A platform would be created by an operator. The operator has to make a legally bound contract with all participants that stipulates that the operator will not manipulate or censor civil arguments and should laso provide visitors and a link to download the platform source code (any license allowed). This holds the operator accountable for abuse. Abuse would either be easily detectable or non-harmful to the goal of figuring out the best arguments. Platforms can compete with each other.
If an operator deleted a comment, an argument, an arguments points, it is pretty noticeable and easy to prove using archive websites. Vote inflating is possible, but that is why the operator needs to show the UI in terms of rebutals. Operators that can be shown to not follow the specs mentioned in this article won’t be considered an open-debate platform. If required, I can test out a platform and classify or declassify it as an open-debate platform.

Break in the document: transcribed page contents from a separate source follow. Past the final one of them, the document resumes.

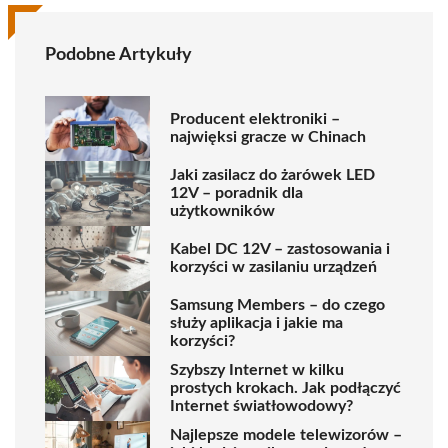
Podobne Artykuły
Producent elektroniki –
najwięksi gracze w Chinach
Jaki zasilacz do żarówek LED
12V – poradnik dla
użytkowników
Kabel DC 12V – zastosowania i
korzyści w zasilaniu urządzeń
Samsung Members – do czego
służy aplikacja i jakie ma
korzyści?
Szybszy Internet w kilku
prostych krokach. Jak podłączyć
Internet światłowodowy?
Najlepsze modele telewizorów –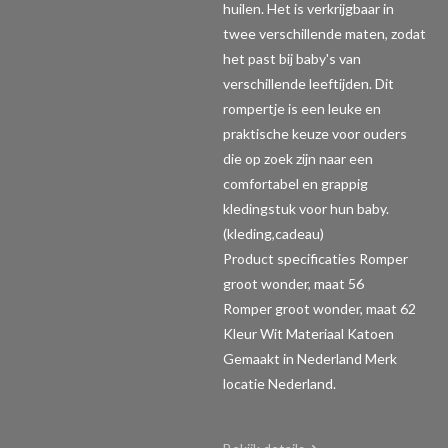
huilen. Het is verkrijgbaar in
twee verschillende maten, zodat
het past bij baby's van
verschillende leeftijden. Dit
rompertje is een leuke en
praktische keuze voor ouders
die op zoek zijn naar een
comfortabel en grappig
kledingstuk voor hun baby.
(kleding,cadeau)
Product specificaties Romper
groot wonder, maat 56
Romper groot wonder, maat 62
Kleur Wit Materiaal Katoen
Gemaakt in Nederland Merk
locatie Nederland.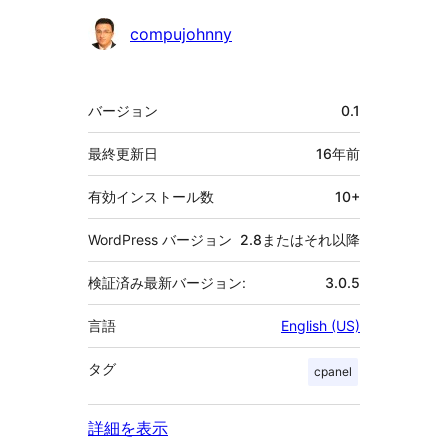
貢
compujohnny
献
者
メ
バージョン
0.1
タ
最終更新日
16年
前
有効インストール数
10+
WordPress バージョン
2.8またはそれ以降
検証済み最新バージョン:
3.0.5
言語
English (US)
タグ
cpanel
詳細を表示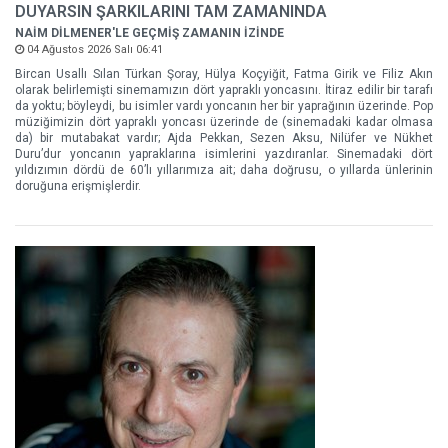
DUYARSIN ŞARKILARINI TAM ZAMANINDA
NAİM DİLMENER'LE GEÇMİŞ ZAMANIN İZİNDE
04 Ağustos 2026 Salı 06:41
Bircan Usallı Sılan Türkan Şoray, Hülya Koçyiğit, Fatma Girik ve Filiz Akın
olarak belirlemişti sinemamızın dört yapraklı yoncasını. İtiraz edilir bir tarafı
da yoktu; böyleydi, bu isimler vardı yoncanın her bir yaprağının üzerinde. Pop
müziğimizin dört yapraklı yoncası üzerinde de (sinemadaki kadar olmasa
da) bir mutabakat vardır; Ajda Pekkan, Sezen Aksu, Nilüfer ve Nükhet
Duru’dur yoncanın yapraklarına isimlerini yazdıranlar. Sinemadaki dört
yıldızımın dördü de 60’lı yıllarımıza ait; daha doğrusu, o yıllarda ünlerinin
doruğuna erişmişlerdir.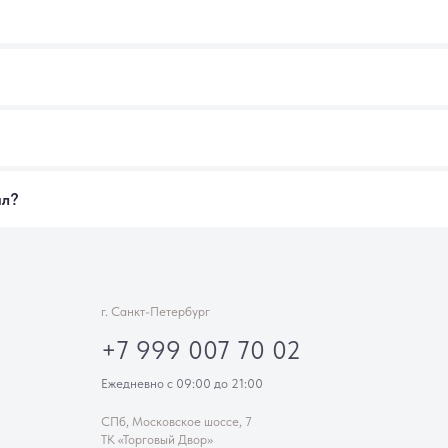
Ежедневно с 09:00 до 21:00
СПб, Московское шоссе, 7
ТК «Торговый Двор»
Компания
О компании
Контакты
Советы флориста
ИП Феклинова Э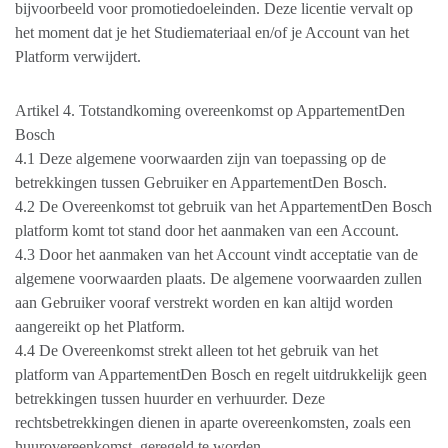
bijvoorbeeld voor promotiedoeleinden. Deze licentie vervalt op
het moment dat je het Studiemateriaal en/of je Account van het
Platform verwijdert.
Artikel 4. Totstandkoming overeenkomst op AppartementDen
Bosch
4.1 Deze algemene voorwaarden zijn van toepassing op de
betrekkingen tussen Gebruiker en AppartementDen Bosch.
4.2 De Overeenkomst tot gebruik van het AppartementDen Bosch
platform komt tot stand door het aanmaken van een Account.
4.3 Door het aanmaken van het Account vindt acceptatie van de
algemene voorwaarden plaats. De algemene voorwaarden zullen
aan Gebruiker vooraf verstrekt worden en kan altijd worden
aangereikt op het Platform.
4.4 De Overeenkomst strekt alleen tot het gebruik van het
platform van AppartementDen Bosch en regelt uitdrukkelijk geen
betrekkingen tussen huurder en verhuurder. Deze
rechtsbetrekkingen dienen in aparte overeenkomsten, zoals een
huurovereenkomst, geregeld te worden.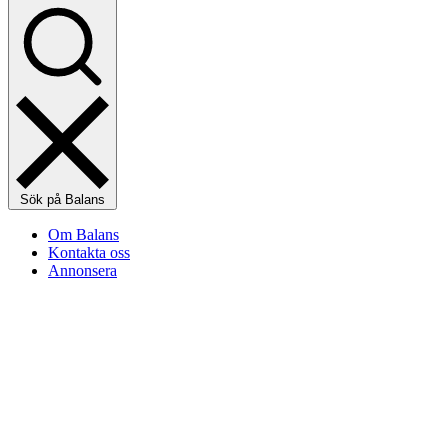
Sök på Balans
Om Balans
Kontakta oss
Annonsera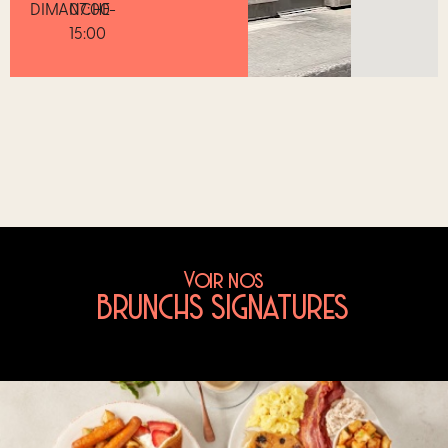
DIMANCHE
07:00-
15:00
Voir nos
BRUNCHS SIGNATURES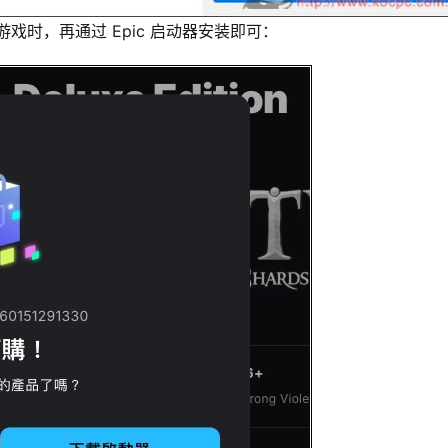
戏时，再通过 Epic 启动器安装即可：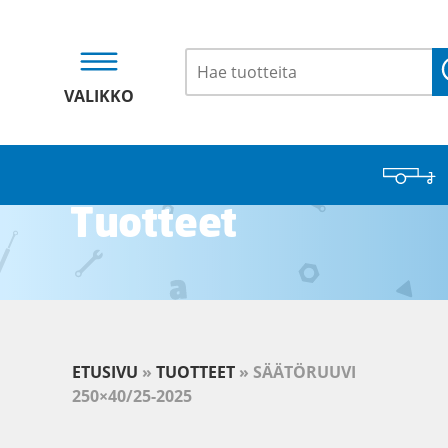
VALIKKO
Tuotteet
ETUSIVU
»
TUOTTEET
»
SÄÄTÖRUUVI
250×40/25-2025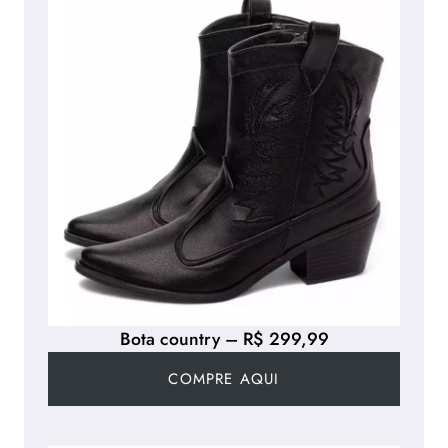
Bota country – R$ 299,99
COMPRE AQUI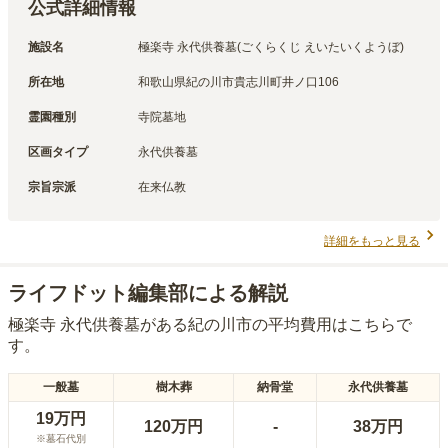
公式詳細情報
施設名
極楽寺 永代供養墓(ごくらくじ えいたいくようぼ)
所在地
和歌山県紀の川市貴志川町井ノ口106
霊園種別
寺院墓地
区画タイプ
永代供養墓
宗旨宗派
在来仏教
詳細をもっと見る
ライフドット編集部による解説
極楽寺 永代供養墓
がある
紀の川市
の平均費用はこちらで
す。
一般墓
樹木葬
納骨堂
永代供養墓
19万円
120万円
-
38万円
※墓石代別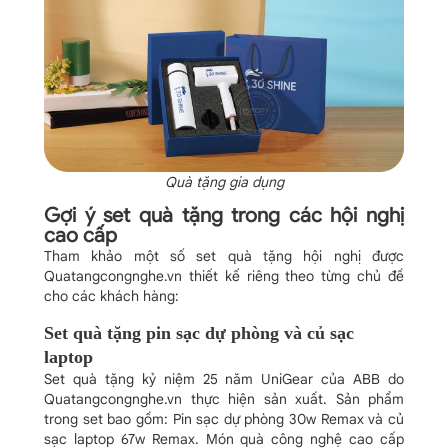
Quà tặng gia dụng
Gợi ý set quà tặng trong các hội nghị
cao cấp
Tham khảo một số set quà tặng hội nghị được
Quatangcongnghe.vn thiết kế riêng theo từng chủ đề
cho các khách hàng:
Set quà tặng pin sạc dự phòng và củ sạc
laptop
Set quà tặng kỷ niệm 25 năm UniGear của ABB do
Quatangcongnghe.vn thực hiện sản xuất. Sản phẩm
trong set bao gồm: Pin sạc dự phòng 30w Remax và củ
sạc laptop 67w Remax. Món quà công nghệ cao cấp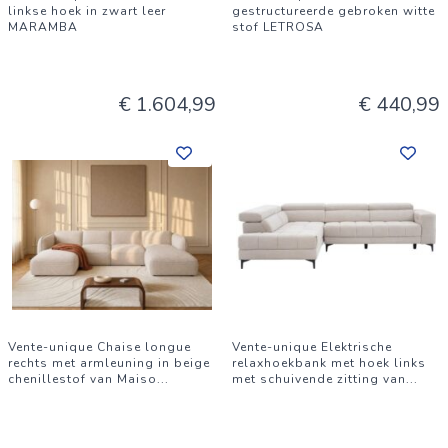
linkse hoek in zwart leer
gestructureerde gebroken witte
MARAMBA
stof LETROSA
€ 1.604,99
€ 440,99
Vente-unique Chaise longue
Vente-unique Elektrische
rechts met armleuning in beige
relaxhoekbank met hoek links
chenillestof van Maiso
...
met schuivende zitting van
...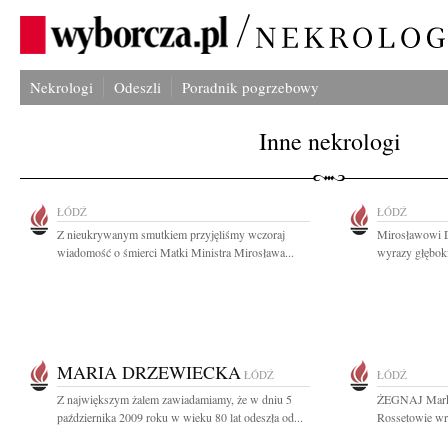
Nekrologi
Odeszli
Poradnik pogrzebowy
Inne nekrologi
ŁÓDŹ
ŁÓDŹ
Z nieukrywanym smutkiem przyjęliśmy wczoraj
Mirosławowi D
wiadomość o śmierci Matki Ministra Mirosława...
wyrazy głęboki
MARIA DRZEWIECKA
ŁÓDŹ
ŁÓDŹ
Z największym żalem zawiadamiamy, że w dniu 5
ŻEGNAJ Marku 
października 2009 roku w wieku 80 lat odeszła od...
Rossetowie wra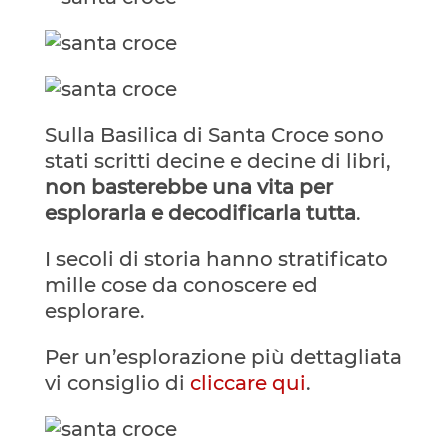
Sulla Basilica di Santa Croce sono
stati scritti decine e decine di libri,
non basterebbe una vita per
esplorarla e decodificarla tutta
.
I secoli di storia hanno stratificato
mille cose da conoscere ed
esplorare.
Per un’esplorazione più dettagliata
vi consiglio di
cliccare qui
.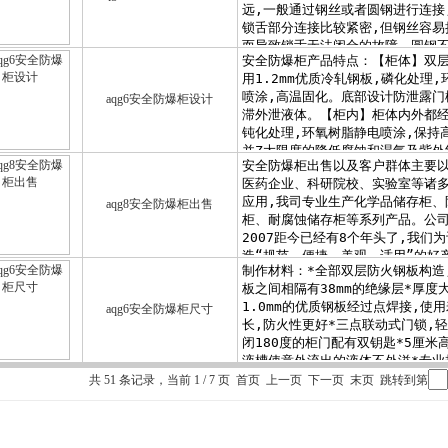
aqg6安全防爆柜设计
aqg8安全防爆柜出售
aqg6安全防爆柜尺寸
共 51 条记录，当前 1 / 7 页 首页 上一页
下一页
末页
跳转到第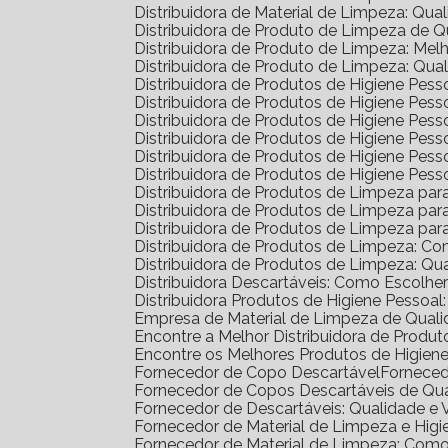
Distribuidora de Material de Limpeza: Qua
Distribuidora de Produto de Limpeza de 
Distribuidora de Produto de Limpeza: Me
Distribuidora de Produto de Limpeza: Qua
Distribuidora de Produtos de Higiene Pe
Distribuidora de Produtos de Higiene Pe
Distribuidora de Produtos de Higiene Pe
Distribuidora de Produtos de Higiene Pess
Distribuidora de Produtos de Higiene Pe
Distribuidora de Produtos de Higiene Pes
Distribuidora de Produtos de Limpeza pa
Distribuidora de Produtos de Limpeza p
Distribuidora de Produtos de Limpeza p
Distribuidora de Produtos de Limpeza: C
Distribuidora de Produtos de Limpeza: Q
Distribuidora Descartáveis: Como Escolh
Distribuidora Produtos de Higiene Pesso
Empresa de Material de Limpeza de Quali
Encontre a Melhor Distribuidora de Prod
Encontre os Melhores Produtos de Higie
Fornecedor de Copo Descartável
Fornece
Fornecedor de Copos Descartáveis de Qu
Fornecedor de Descartáveis: Qualidade e 
Fornecedor de Material de Limpeza e Higi
Fornecedor de Material de Limpeza: Com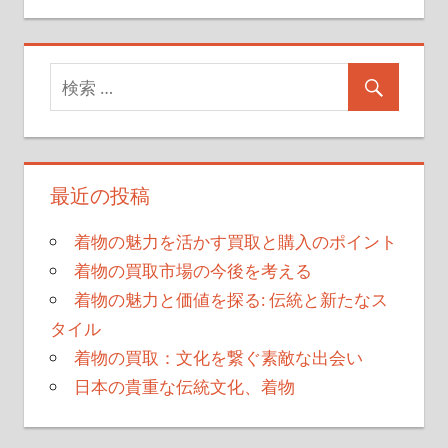
最近の投稿
着物の魅力を活かす買取と購入のポイント
着物の買取市場の今後を考える
着物の魅力と価値を探る: 伝統と新たなス
タイル
着物の買取：文化を繋ぐ素敵な出会い
日本の貴重な伝統文化、着物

I’m not sure when I’ll be able to implement this, but I’m leaving this here for someone to pursue. My goal with this is to improve unity and reduce polarizations. We need to stop with the harassment of people that hold an opinion. An opinion is much different from an action and we need to make that distinction by showing our tolerance for opposing opinions.
There are people who think it’s okay for the tolerant to be intolerant of the intolerant but that’s contradictory. The best way to debate against someone who promotes intolerance is to tell them that they are only able to promote intolerance because of the tolerant society. If society operated as it did in the past where tolerance is just the intolerance of the majority, then have have learned nothing!